The 1944 Trio by Jacques Ibert (1890-1962) was composed for his daughter, a talented harp virtuoso. The 1st mvmt has a lively and ethereal texture, with the cello’s often soaring into high register. The 2nd mvmt violin and cello dialogue flows over an ostinato harp pattern. The last mvmt provides unbroken energy, a perpetual motion Scherzando con moto. Henrietta Renie (1875-1956) became a virtuoso harpist by age 11. Her Trio (1901) is dedicated to her teacher, Charles Lenepveu, who taught at the Paris Conservatory. Renie’s musical style combines French, cyclical elements with a German sense of classical form. The expansive 1st mvmt opens Allegro risoluto in dark tones reminiscent of Franck. A rustic simplicity marks the Scherzo movement, which has a Mendelssohnian, martial elusiveness about its exterior sections. The Andante mvmt offers a poignant cello tune whose harmonies fill out into song that has a Wales or Scotland air about it, given the composer’s fondness for Sir Walter Scott. The Finale: Allegro recounts prior melodies before assuming its own folk style dance. The violin enjoys a strong solo, concertante part. Renie composed the solo harp piece Danse des Lutins (Dance of the Goblins) as a delicate counterpart to Bazzini’s La Ronde des Lutins for violin and piano. The piece comes from lines in Walter Scott’s “The Lay of the Last Minstrel.”

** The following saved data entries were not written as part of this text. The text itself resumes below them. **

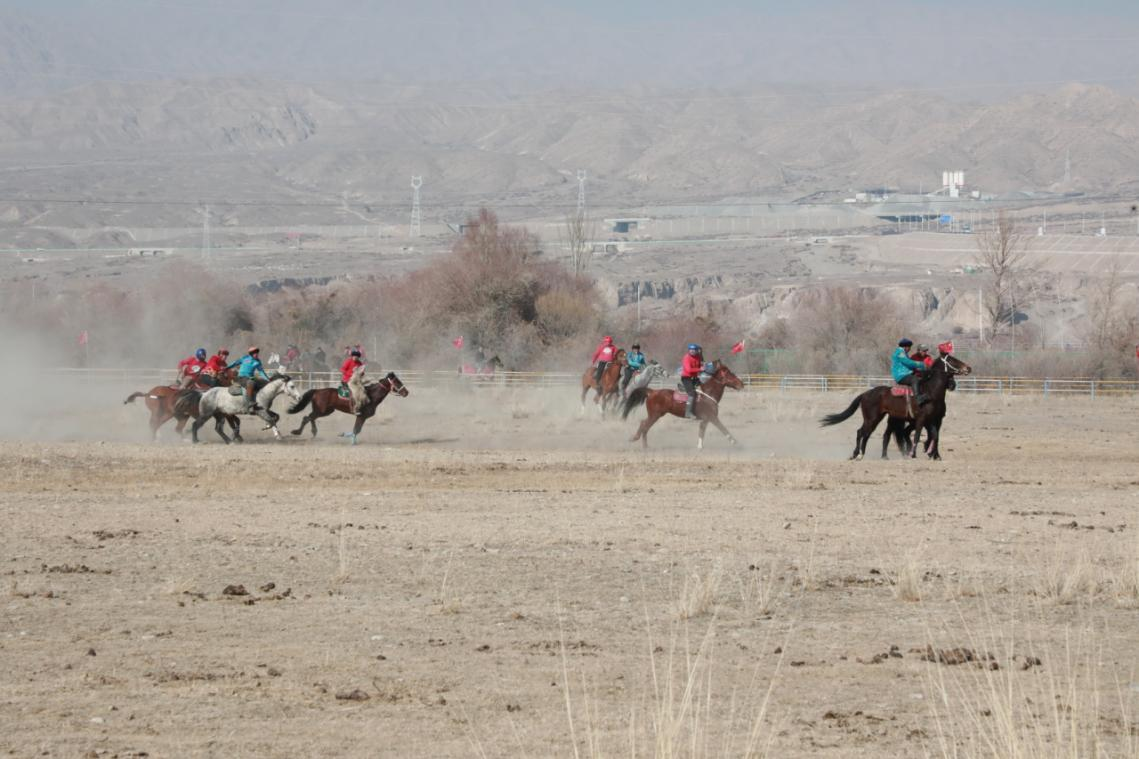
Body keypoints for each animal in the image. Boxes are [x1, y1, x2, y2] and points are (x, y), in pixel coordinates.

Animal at [820, 346, 970, 458]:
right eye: (952, 360)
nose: (968, 368)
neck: (930, 392)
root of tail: (865, 394)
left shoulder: (934, 420)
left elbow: (934, 436)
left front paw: (933, 455)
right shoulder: (921, 419)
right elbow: (917, 436)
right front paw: (913, 454)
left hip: (881, 418)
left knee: (870, 433)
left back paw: (867, 455)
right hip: (872, 418)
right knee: (862, 432)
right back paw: (857, 454)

Norwegian Johan Halvorsen (1864-1935) recast the from Handel’s Harpsichord Suite No. 7 in G Minor a Passacaglia for violin and cello (1894). Whereas Handel presents a ground theme and 15 variations, Halvorsen gives us 12. The piece exploits the full arsenal of both instruments, including double stops, pizzicato, ponticello, spiccato, and legato attacks. At the finale, a frenzied variant based on a third takes us into luminous G Major.
The disc ends with a transcription of Schubert’s song Lob der Traenen, “In Praise of Tears.” The 1819 song, based on Schliegel’s text, laments the ethereal quality of life in bitter-sweet meditation.